> **Dataset records**:
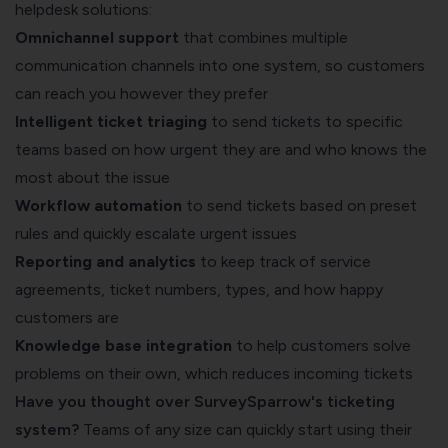
helpdesk solutions:
Omnichannel support
that combines multiple
communication channels into one system, so customers
can reach you however they prefer
Intelligent ticket triaging
to send tickets to specific
teams based on how urgent they are and who knows the
most about the issue
Workflow automation
to send tickets based on preset
rules and quickly escalate urgent issues
Reporting and analytics
to keep track of service
agreements, ticket numbers, types, and how happy
customers are
Knowledge base integration
to help customers solve
problems on their own, which reduces incoming tickets
Have you thought over SurveySparrow's ticketing
system?
Teams of any size can quickly start using their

> **Aim of the exercise**:
Copy exactly the line that contains "Have you thought" and every line after it through the end of the entries, with nothing added.

> **Exercise result**:
Have you thought over SurveySparrow's ticketing
system?
Teams of any size can quickly start using their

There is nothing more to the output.